Involved recital by Kapila
Kapila Venu's conscious effort to perform obscure items went down well with the audience.
Trying out new formats.
EVEN THOUGH the Kalamandalam faction has not taken too kindly towards the numerous Mohiniyattom dancers from other States, Mohiniyattom has gone on to attain a national appeal with increasing number of youngsters taking it seriously and making it a profession.
Kapila Venu, daughter of Nirmala Panicker and Koodiyattom artiste Venu, gave a performance at the Kerala Fine Arts Society. Guided by her mother, Kapila chose to deviate from the regular format to include different and even obscure items.
`Poli' was an invocation to different forms of the mother goddess Neeli, Kali and Rudra. The language of the lyrics was rustic and the music was set in the `sopanam' style. `Geethayothiya Govindan,' `varnam' in Saramathi raga, choreographed by Nirmala Panicker, was the next item. It showed the passion of the `nayika' for Krishna. Kapila depicted Arjuna's confusion, the display of the colossal form of the God and the humiliation of Panchali dramatically. But Kalamandalam Jayaprakash's sense of tune and rhythm left much to be desired. The `vakra sangatis' in the vocals of the `pallavi' reduced the appeal of the piece.

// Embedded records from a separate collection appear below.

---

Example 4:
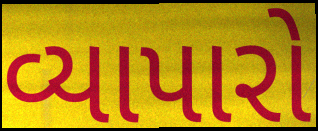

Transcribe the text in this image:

વ્યાપારો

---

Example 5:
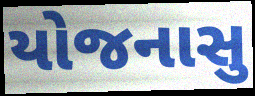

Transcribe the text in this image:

યોજનાસુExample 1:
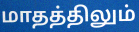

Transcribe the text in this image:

மாதத்திலும்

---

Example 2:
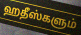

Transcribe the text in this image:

ஹதீஸ்களும்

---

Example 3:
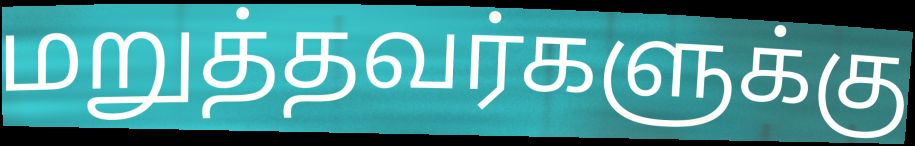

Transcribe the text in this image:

மறுத்தவர்களுக்கு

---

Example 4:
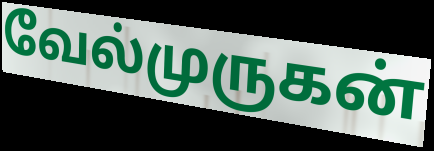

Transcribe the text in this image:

வேல்முருகன்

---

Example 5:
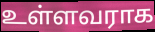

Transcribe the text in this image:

உள்ளவராக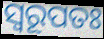
ସ୍ଵରୂପତଃ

Kapila was very involved while performing this piece. But when she tried to attain a balance and restraint in her abhinaya, her stage presence suffered. The meticulous eye movements and shifting of gazes were crisp and calculated. The episode of Panchali involving male characters, which demanded more drama, suffered when the dancer refused to part with her coy ways.

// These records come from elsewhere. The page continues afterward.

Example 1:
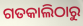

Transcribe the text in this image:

ଗତକାଲିଠାରୁ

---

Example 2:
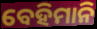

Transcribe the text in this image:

ବେହିମାନି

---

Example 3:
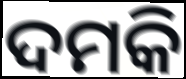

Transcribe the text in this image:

ଦମକି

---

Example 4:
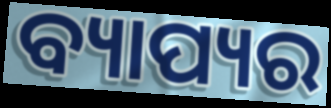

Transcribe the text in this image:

ବ୍ୟାପ୍ୟର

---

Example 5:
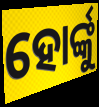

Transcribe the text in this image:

ହୋର୍ଙ୍କୁ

`Balakarthyayani Saptham' is derived from `Kumarsambhavam,' and Gopika, another disciple of Nirmala Panicker, gave expression to Sati's sacrifice and Parvati's childhood. This was presented as a ragamalika in `Atana,' `Kalyani,' `Vasantha' and `Desh.'
`Chandanam,' another unique piece, was set to `ayyadi' thalam. The dancer alludes to the incident where Shiva drinks poison to protect humanity and the application of `kalabham' from the divine chest of Vishnu saves him. It also cures sickness out of love. So, for all good ends, everyone is urged to try it. This was indeed amusing as the dancer, carrying the `kurikoottu,' auspiciously concluded the performance by sprinkling rose water on the audience, accompanied by the strains of the shehnai.